Twitter is finally winding down its SMS-based service, which was the way the platform was originally intended to be used. The company says the move is due to security vulnerabilities inherent in SMS systems. A few select countries will still have access to the SMS service, though Twitter did not state which ones in particular. They're likely to be developing markets with poor or costly mobile data solutions.
The days of sending tweets via text message are officially over for most people. Users will now need to access Twitter using a web browser or app, which means mobile data or another internet connection is now required to access the site. This change won’t affect the vast majority of Twitter’s population. For the rest, it’s time to move into the new decade.
Overdue, really — SMS is, for the most part, a thing of the past, a reminder of days gone by when we had to limit our ranting conversations for fear of going over our monthly messaging limits. In 2020, in the U.S. or Europe, SMS is mostly used for communicating between users on different mobile operating systems, creating green message bubbles to the ire of many iMessage-loving iOS users. Android users, meanwhile, at long last have a poor substitute for iMessage in the form of RCS.

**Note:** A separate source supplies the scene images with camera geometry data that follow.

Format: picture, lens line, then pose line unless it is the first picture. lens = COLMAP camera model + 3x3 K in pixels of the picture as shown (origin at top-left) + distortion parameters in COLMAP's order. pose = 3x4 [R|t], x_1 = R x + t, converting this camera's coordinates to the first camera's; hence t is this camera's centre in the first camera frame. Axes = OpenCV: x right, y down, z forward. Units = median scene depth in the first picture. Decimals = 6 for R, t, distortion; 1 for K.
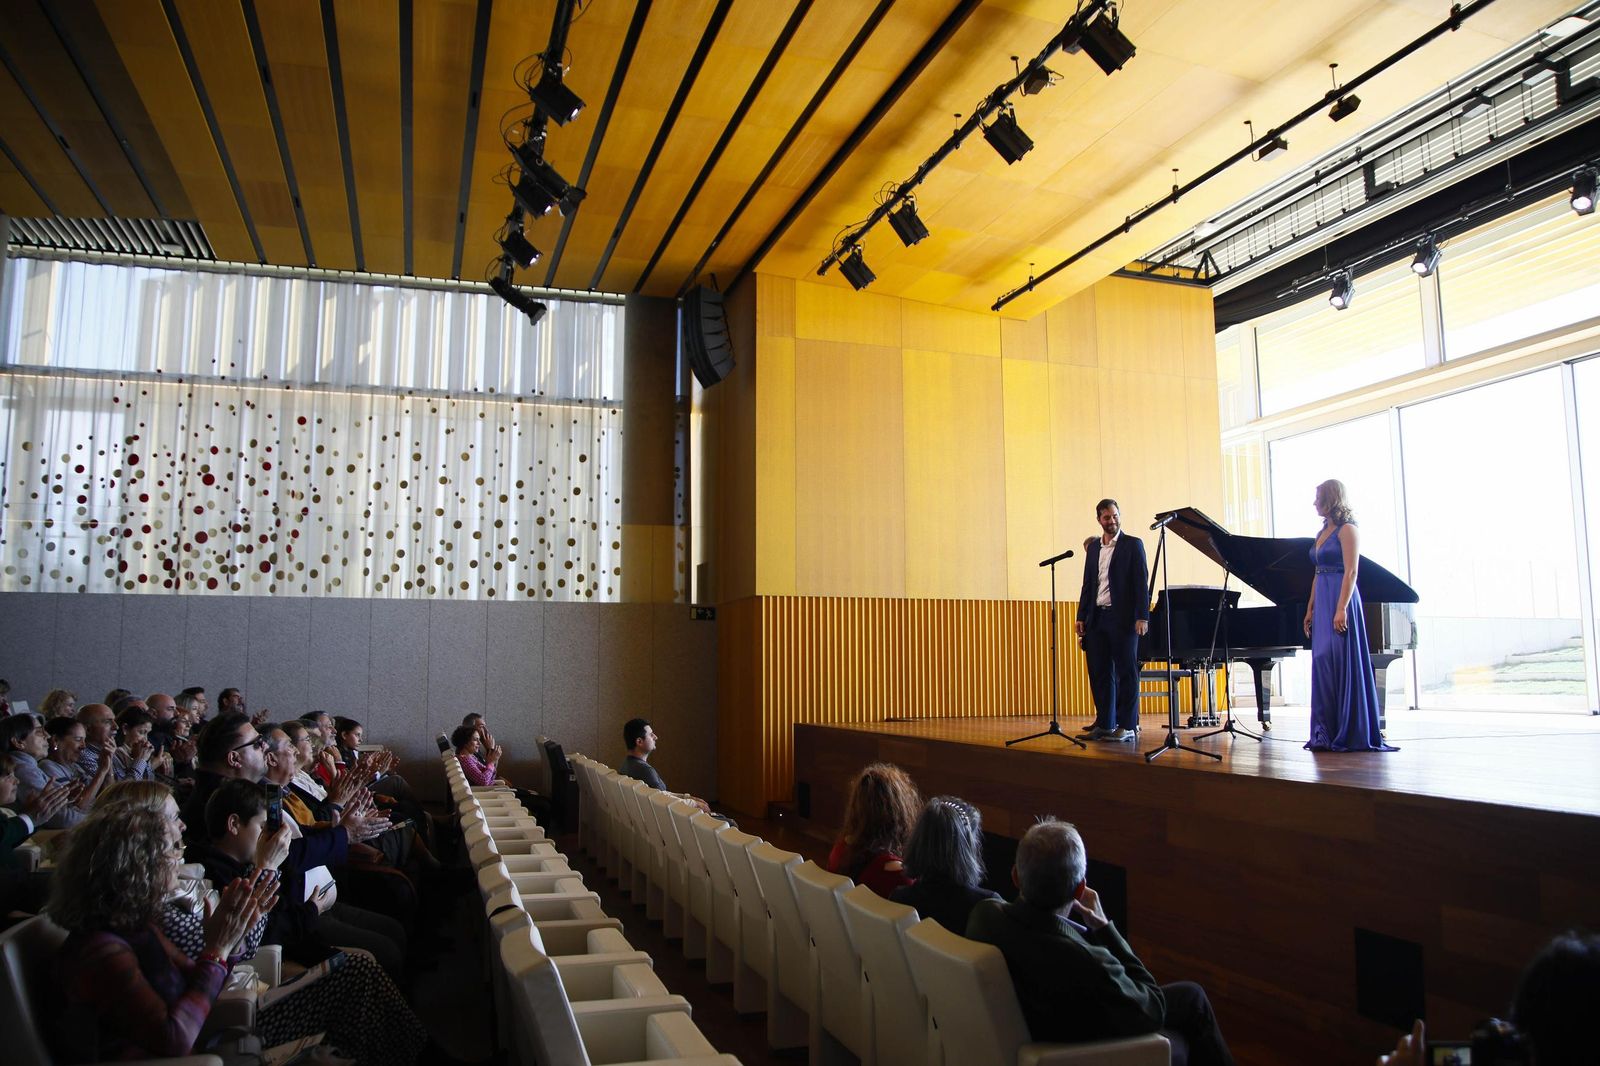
lens RADIAL K [[1162.0, 0, 800.0], [0, 1162.0, 533.0], [0, 0, 1]] dist [-0.135234, 0.089558]
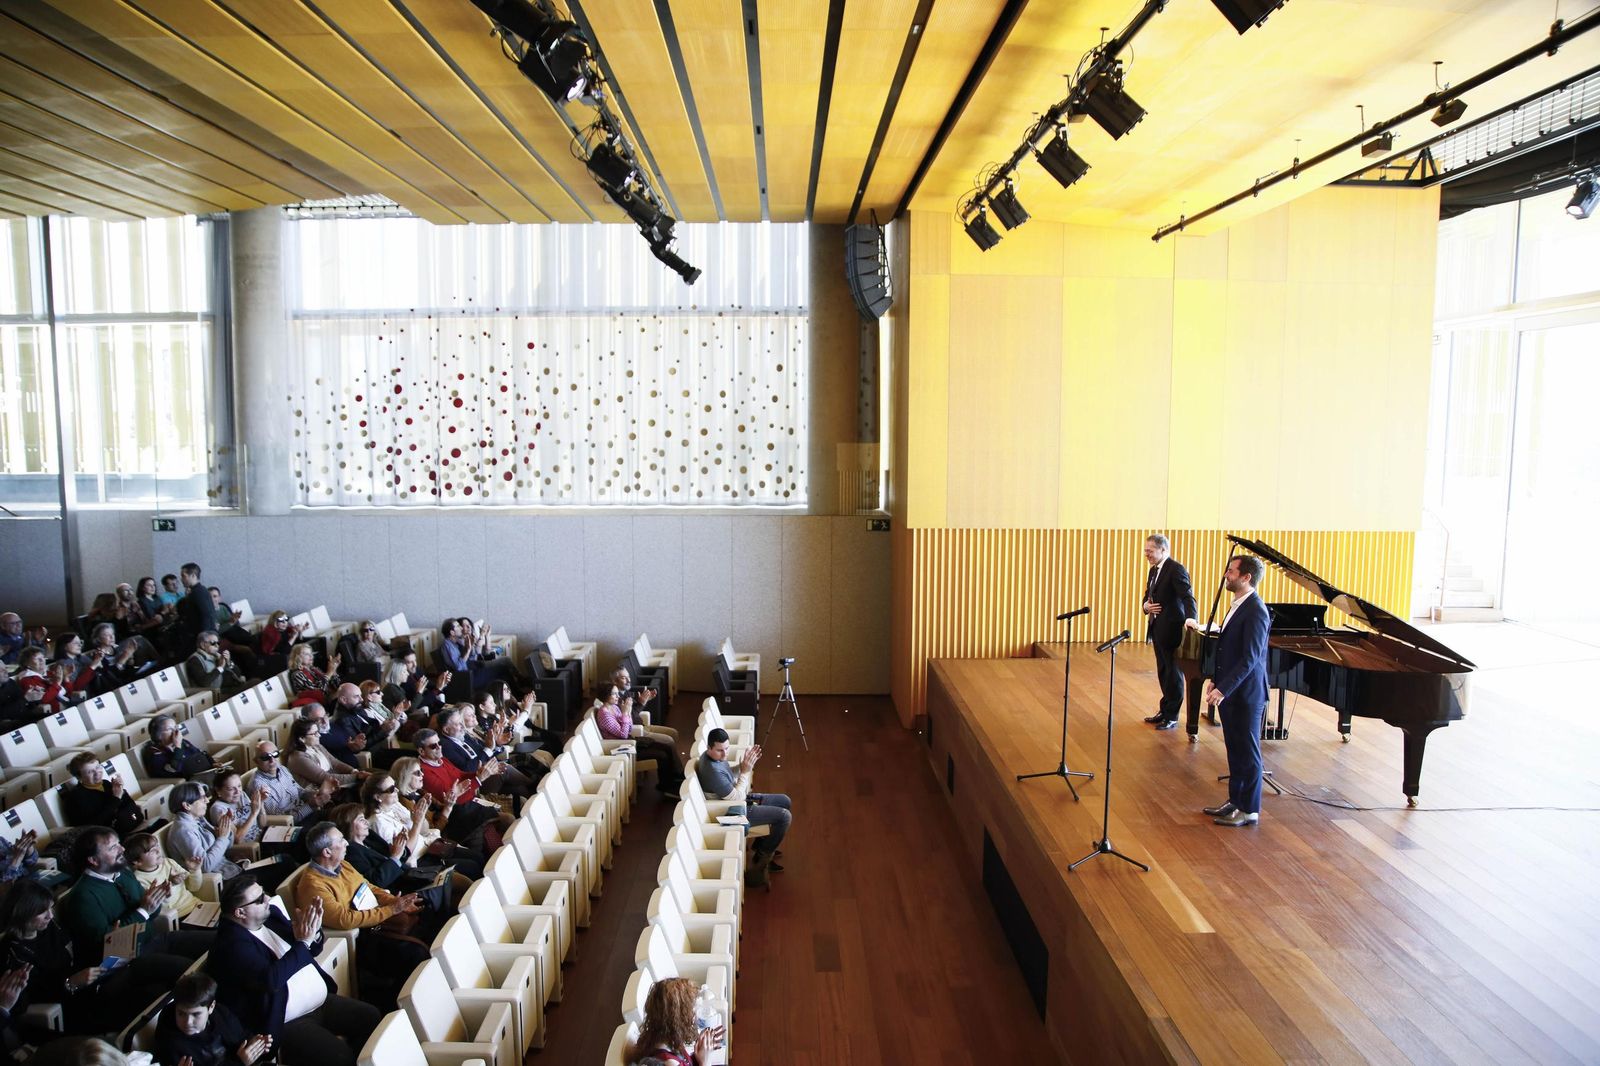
lens RADIAL K [[1131.8, 0, 793.0], [0, 1131.8, 531.1], [0, 0, 1]] dist [-0.133364, 0.106724]
pose [[0.951341, 0.038276, -0.305754, 0.163532], [0.030389, 0.975764, 0.216707, -0.156569], [0.306639, -0.215453, 0.927121, 0.002903]]
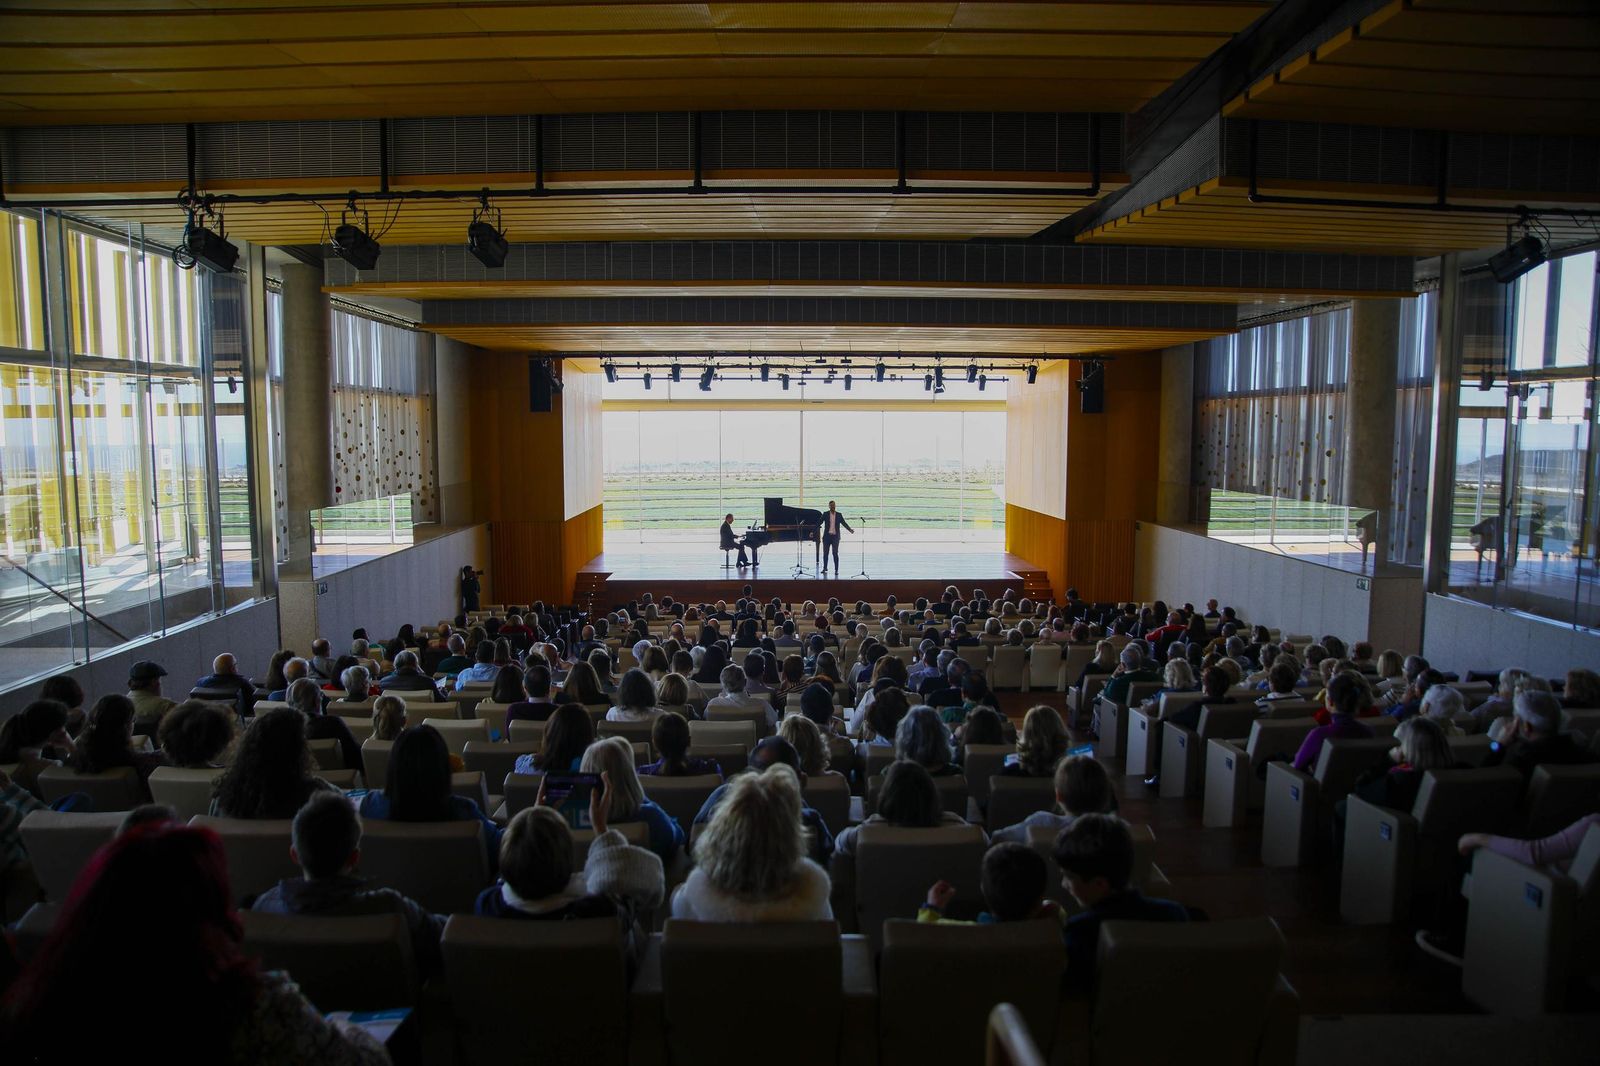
lens RADIAL K [[1131.8, 0, 793.0], [0, 1131.8, 531.1], [0, 0, 1]] dist [-0.133364, 0.106724]
pose [[0.286048, -0.081262, 0.954763, -1.639647], [-0.116133, 0.986112, 0.118724, -0.189269], [-0.951152, -0.144840, 0.272638, 0.076411]]
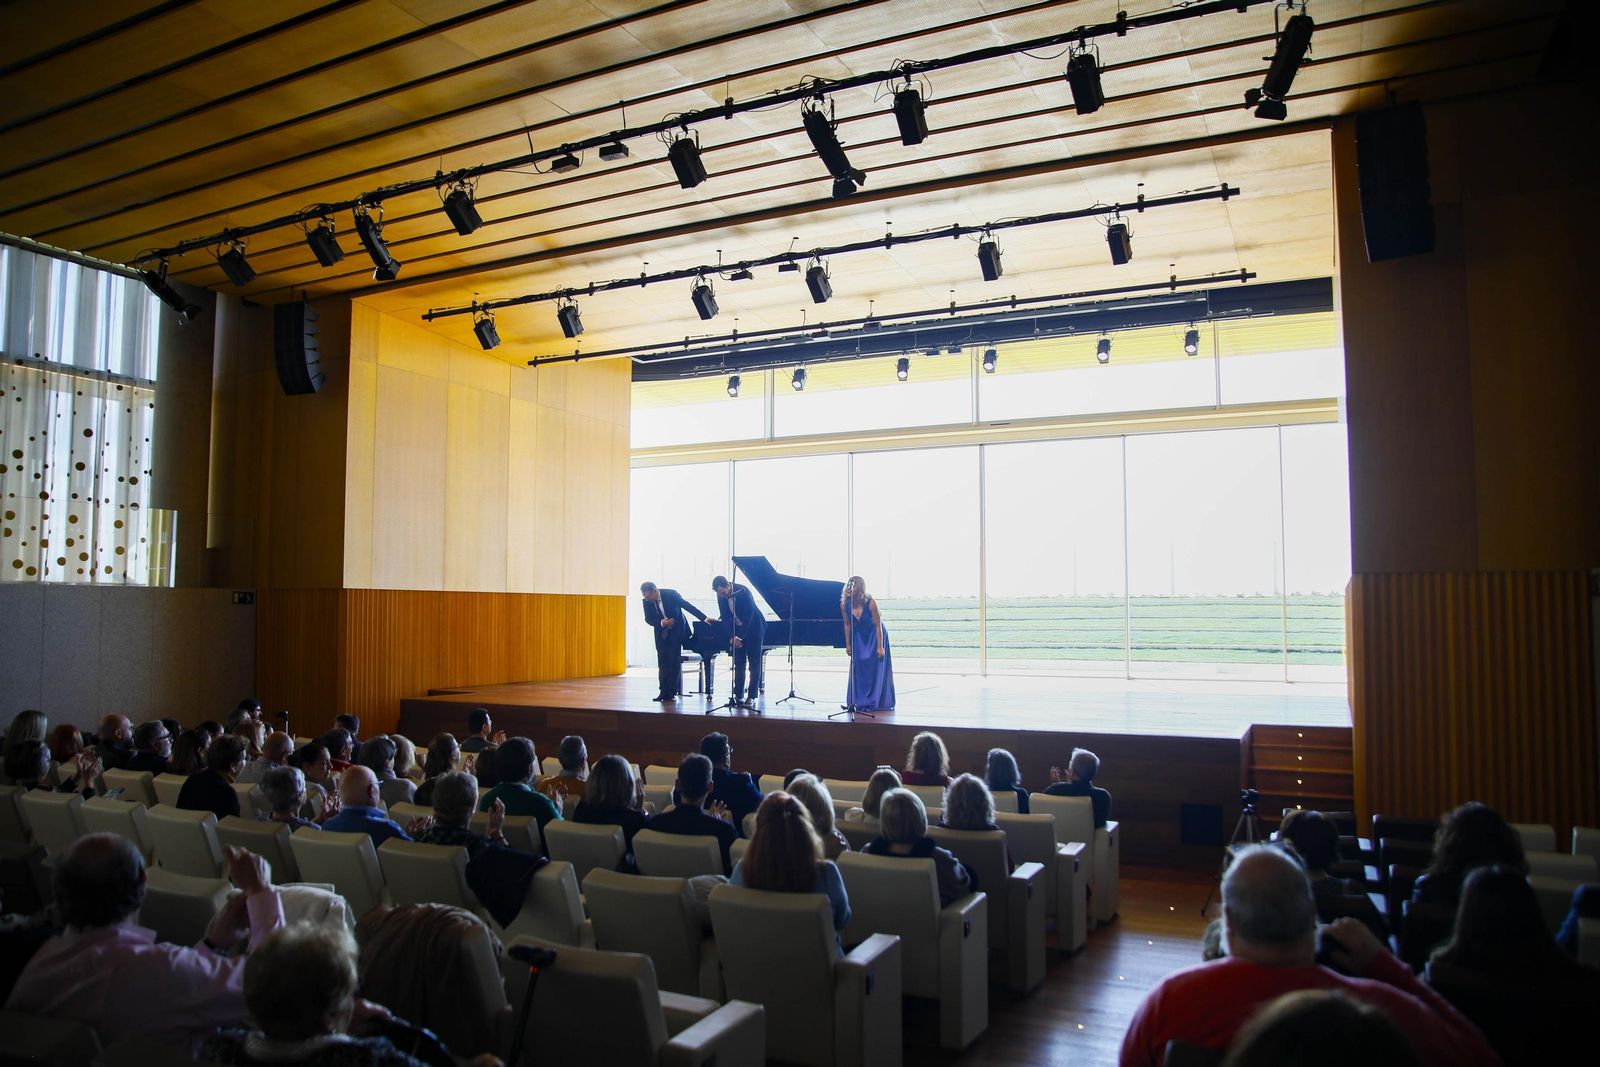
lens RADIAL K [[1124.4, 0, 787.6], [0, 1124.4, 530.8], [0, 0, 1]] dist [-0.133791, 0.107482]
pose [[0.699897, 0.054606, 0.712153, -0.458325], [-0.085506, 0.996308, 0.007640, -0.043469], [-0.709107, -0.066241, 0.701983, -0.060795]]
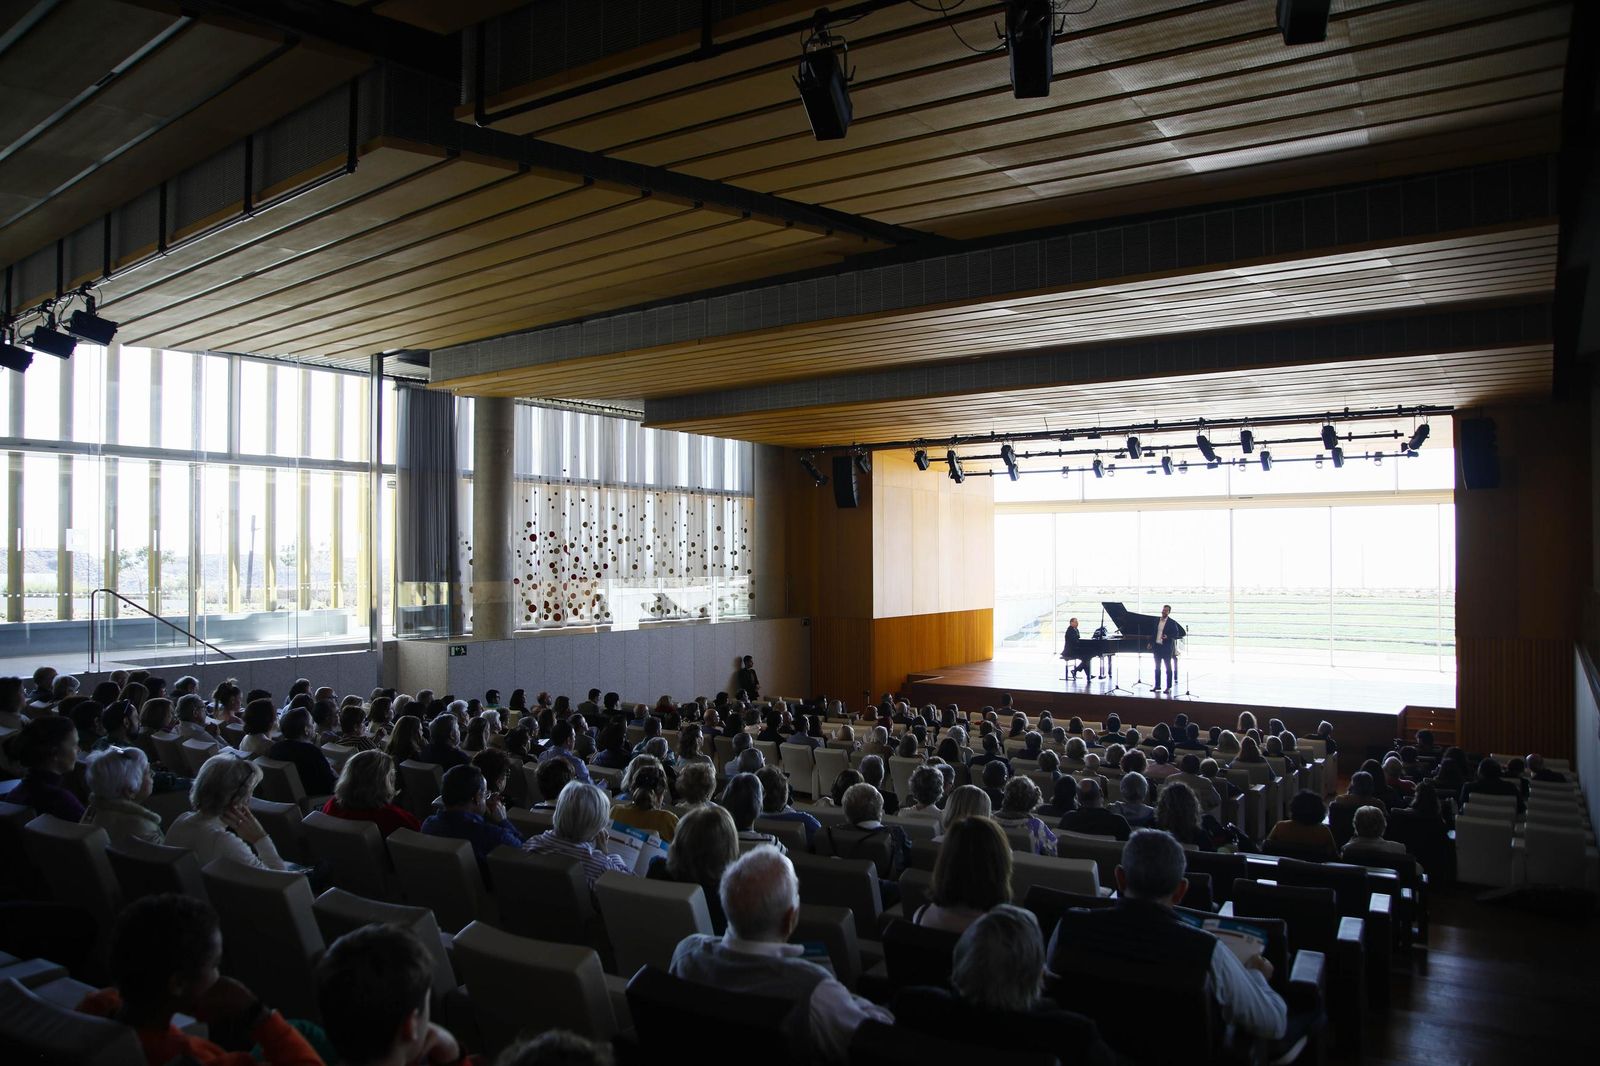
lens RADIAL K [[1131.8, 0, 793.0], [0, 1131.8, 531.1], [0, 0, 1]] dist [-0.133364, 0.106724]
pose [[0.796133, 0.016859, 0.604887, -1.196222], [-0.075299, 0.994603, 0.071385, -0.202448], [-0.600419, -0.102380, 0.793105, -0.397611]]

Twitter has known for a while that it’s outgrown its 140-character SMS roots. Back in September, the social network temporarily deactivated its tweet-by-SMS feature as a security measure and later turned it back on for those few locations that can’t tweet without SMS.
Earlier this month, Twitter also removed millions of accounts that had been created via SMS. Twitter warned that accounts with large followings would likely see a noticeable decrease in their follower counts.
SMS is hackable — The underlying issue is that SMS, being a rudimentary messaging protocol, is much too easy to intercept. That’s a fact Twitter CEO Jack Dorsey knows all too well at this point.
After Dorsey’s account was hacked last August, experts rushed to figure out the hacker’s methodology. How could it have been possible to hijack the account belonging to the man who created the website itself?
Lo and behold: the tweets were sent via Twitter’s old SMS service. Twitter’s decision to nix SMS service is a savvy one. It’s also smart that the company will still allow some locations to tweet using SMS. Because not everyone has access to a stable internet connection, after all. Sadly, whether you're using SMS or not, there's still no way to edit tweets... and there probably never will be.